Autrement dit, à Le Havre, la recherche informatique et mathématique modélise les flux, pas la data « en général ». L'écosystème d'innovation s'anime autour de la French Tech Le Havre Normandy, hébergée à la Cité Numérique et tournée vers le digital de la chaîne portuaire ;
il faut en revanche dire clairement que l'ancien pôle de compétitivité logistique Nov@log a cessé son activité en 2020, et que la ville n'a plus, aujourd'hui, de cluster logistique actif fort — l'animation passe désormais par la French Tech et par la recherche universitaire. Deux précisions complètent ce tableau, l'une sur la formation, l'autre sur l'honnêteté du marché.
Côté formation, le couplage de l'EM Normandie est un atout rare : sur son campus havrais, l'école enseigne à la fois un master en sciences des données pour l'analytique d'entreprise et un master en management de la chaîne logistique, avec un parcours de logistique et de management portuaire international — la donnée et le port sous le même toit, ce qui n'existe pas partout ;
l'ISEL, institut supérieur d'études logistiques rattaché à l'université, et l'IUT du Havre, avec ses parcours d'informatique et de management de la logistique et des transports, complètent ce vivier tourné vers les flux. Côté honnêteté, il faut assumer ce que Le Havre n'est pas : pas un pôle d'assurance à sièges multiples comme Rouen, mais une veine spécialisée d'assurance maritime ;
pas un cluster logistique institutionnel — l'ancien pôle de compétitivité a disparu — mais une French Tech tournée vers le digital portuaire et une recherche universitaire orientée flux ; et pas un port de tonnage record — par le tonnage, c'est Marseille-Fos qui domine — mais bien le premier port à conteneurs du pays.

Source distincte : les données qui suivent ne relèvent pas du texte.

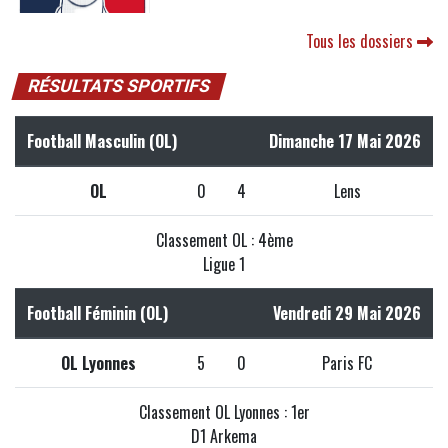
Tous les dossiers
RÉSULTATS SPORTIFS
Football Masculin (OL)
Dimanche 17 Mai 2026
OL
0
4
Lens
Classement OL : 4ème
Ligue 1
Football Féminin (OL)
Vendredi 29 Mai 2026
OL Lyonnes
5
0
Paris FC
Classement OL Lyonnes : 1er
D1 Arkema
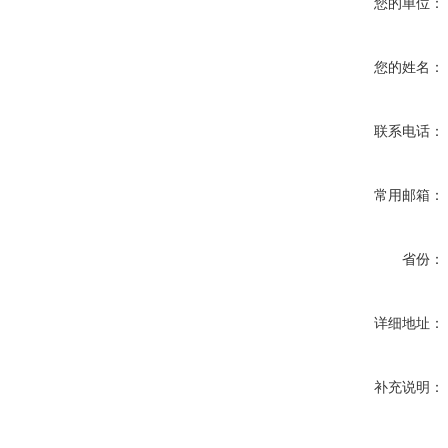
您的单位：
您的姓名：
联系电话：
常用邮箱：
省份：
详细地址：
补充说明：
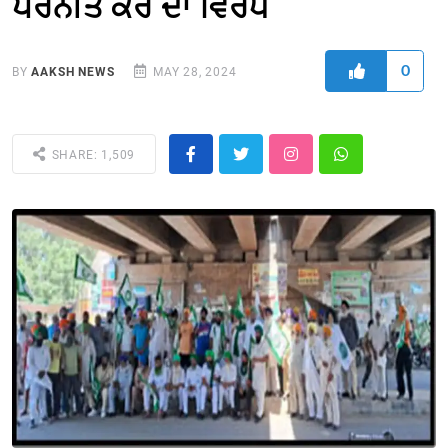
ਪਰਨੀਤ ਕੌਰ ਦਾ ਵਿਰੋਧ
0
BY
AAKSH NEWS
MAY 28, 2024
SHARE: 1,509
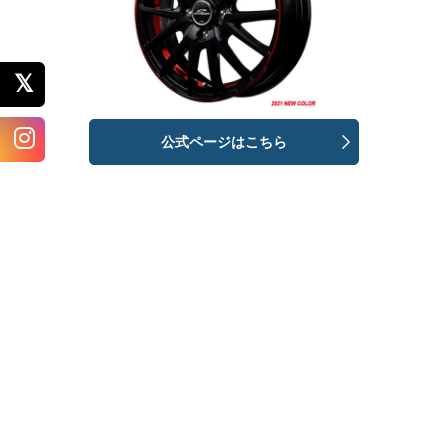
公式ページはこちら
鉄ホイールよりもアルミホイールをおすすめする理由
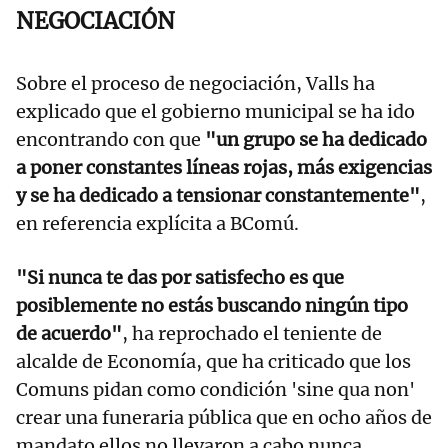
NEGOCIACIÓN
Sobre el proceso de negociación, Valls ha
explicado que el gobierno municipal se ha ido
encontrando con que
"un grupo se ha dedicado
a poner constantes líneas rojas, más exigencias
y se ha dedicado a tensionar constantemente"
,
en referencia explícita a BComú.
"Si nunca te das por satisfecho es que
posiblemente no estás buscando ningún tipo
de acuerdo"
, ha reprochado el teniente de
alcalde de Economía, que ha criticado que los
Comuns pidan como condición 'sine qua non'
crear una funeraria pública que en ocho años de
mandato ellos no llevaron a cabo nunca,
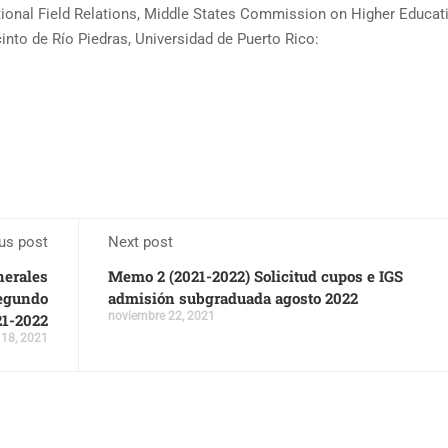
itutional Field Relations, Middle States Commission on Higher Educat
cinto de Río Piedras, Universidad de Puerto Rico:
us post
Next post
nerales
Memo 2 (2021-2022) Solicitud cupos e IGS
Segundo
admisión subgraduada agosto 2022
noviembre 22, 2021
21-2022
 18, 2021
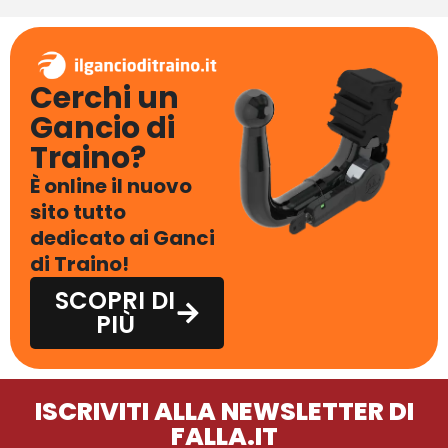
Cerchi un
Gancio di
Traino?
È online il nuovo
sito tutto
dedicato ai Ganci
di Traino!
SCOPRI DI
PIÙ
ISCRIVITI ALLA NEWSLETTER DI
FALLA.IT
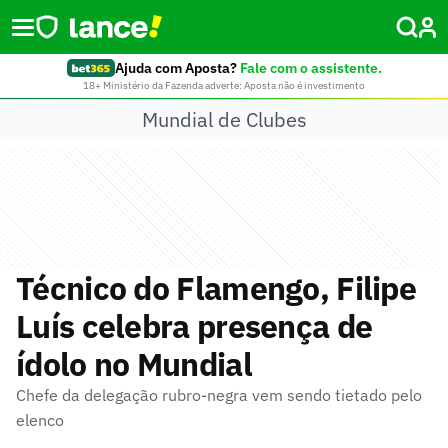
Ajuda com Aposta?
Fale com o assistente.
18+ Ministério da Fazenda adverte: Aposta não é investimento
Mundial de Clubes
Técnico do Flamengo, Filipe
Luís celebra presença de
ídolo no Mundial
Chefe da delegação rubro-negra vem sendo tietado pelo
elenco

Ces nuances ne sont pas des faiblesses : elles dessinent, en creux, la vraie spécialité havraise, celle d'une donnée de commerce maritime au long cours que le bassin est seul à porter à cette échelle. À quoi s'ajoutent, au niveau du secteur, l'énergie et la chimie de l'estuaire à Gonfreville-l'Orcher, et le Groupe hospitalier du Havre, réparti entre Le Havre et Montivilliers, l'un pour une donnée de procédé, l'autre pour une donnée de santé.
Un data analyst qui vise Le Havre a tout intérêt à parler cette langue — celle du conteneur, du terminal, de l'escale — plutôt que d'aligner des technologies hors sol. Reliée à Paris et commandant l'entrée maritime de la vallée de la Seine, la ville occupe une position de porte océane qui fait de sa donnée logistique un enjeu national autant que local — une raison de plus d'y voir un terrain de spécialisation sérieux plutôt qu'un marché de second rang.